Так не рассказать ли о версии полиции, о которой ему около часа назад сообщил друг из прокуратуры?
Да, это надо было сделать.
Не следовало перед читателями игнорировать официальную точку зрения на это дело… и в то же время насколько смешным казались ему умозаключения полиции!
В самом деле, Сыскная полиция в своих выводах о том, что Доллон жив, основывалась, в основном, на показаниях сторожа с пристани, которого полицейские пришли допросить после того, как он все выболтал, хвастая направо и налево о своих наблюдениях за побегом Доллона.
Однако Фандор лучше, чем кто-либо другой, знал об этом загадочном пакете… или человеке, который переплывал Сену в среду утром на рассвете…
Ладно! Он должен сообщить официальную точку зрения властей… Он это сделает.
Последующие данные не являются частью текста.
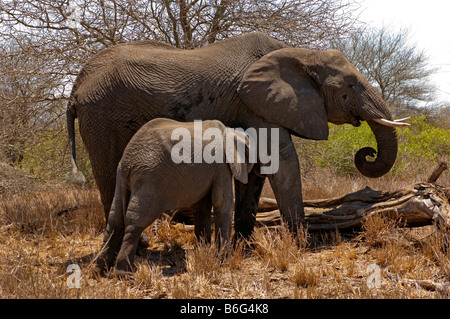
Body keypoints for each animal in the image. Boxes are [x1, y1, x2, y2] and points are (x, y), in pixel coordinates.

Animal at [66, 32, 408, 240]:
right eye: (350, 87)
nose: (366, 152)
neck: (300, 53)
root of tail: (77, 85)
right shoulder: (255, 104)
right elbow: (283, 162)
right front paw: (301, 245)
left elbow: (257, 168)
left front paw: (245, 244)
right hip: (102, 114)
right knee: (110, 174)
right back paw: (140, 246)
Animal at [94, 119, 256, 276]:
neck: (231, 131)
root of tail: (128, 160)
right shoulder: (221, 166)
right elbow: (222, 204)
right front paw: (225, 262)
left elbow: (202, 207)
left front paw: (202, 253)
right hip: (150, 178)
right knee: (135, 222)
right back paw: (123, 273)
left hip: (121, 177)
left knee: (115, 220)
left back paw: (100, 270)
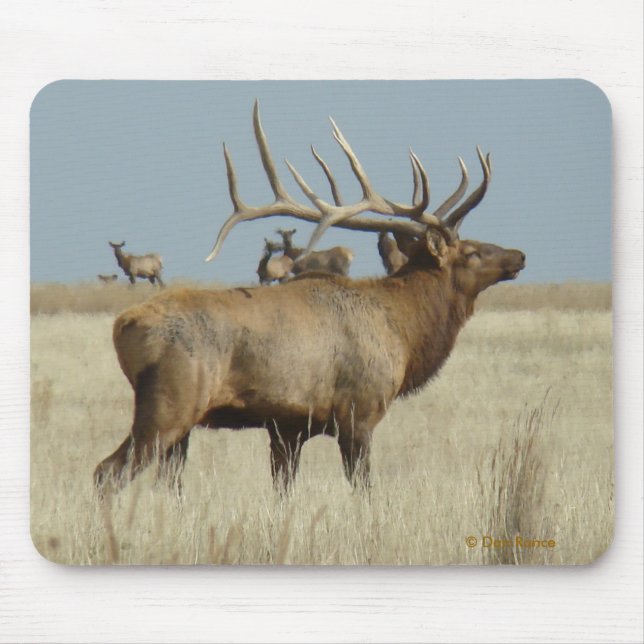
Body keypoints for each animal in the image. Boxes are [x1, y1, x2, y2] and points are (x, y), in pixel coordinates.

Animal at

Вместе с тем прежде чем приступить к своей новой статье, он передал сестре Доллона по пневматической почте следующее письмо:
«Не верьте ни одному слову из официальной версии Сыскной полиции, о которой вы прочтете в сегодняшнем вечернем выпуске „Капиталь“.»
Затем, вернувшись к своей работе, он начал писать:
И снова о деле с улицы Норвен
Служба Сыскной полиции в обратном порядке проделала путь, указанный ей сотрудником нашей газеты Жеромом Фандором. Через сточный колодец, берущий начало у берега Сены, по крыше Дворца Правосудия, через дымоход камина Марии Антуанетты один из инспекторов полиции добрался до тюрьмы предварительного заключения. Сыскная полиция убеждена, что Жак Доллон сбежал и по-прежнему жив.
— Надин!
— Да, княгиня!
— Надин, посмотри там, который час? Молодая черкешенка, с черными, как смоль, волосами и стройной фигурой, легко вскочила со стула. Она уже почти вышла из умывальной комнаты, чтобы отправиться выполнять приказ своей госпожи, как та вновь ее окликнула:
— Нет, стой, не уходи, Надин, останься со мной.
Черноглазая черкешенка покорилась желанию госпожи, но, заглянув ей в глаза, удивленно спросила:
— Почему, княгиня, вы не захотели, чтобы я уходила?
— Ты что, не помнишь, Надин, сегодня же тот день… и мне страшно.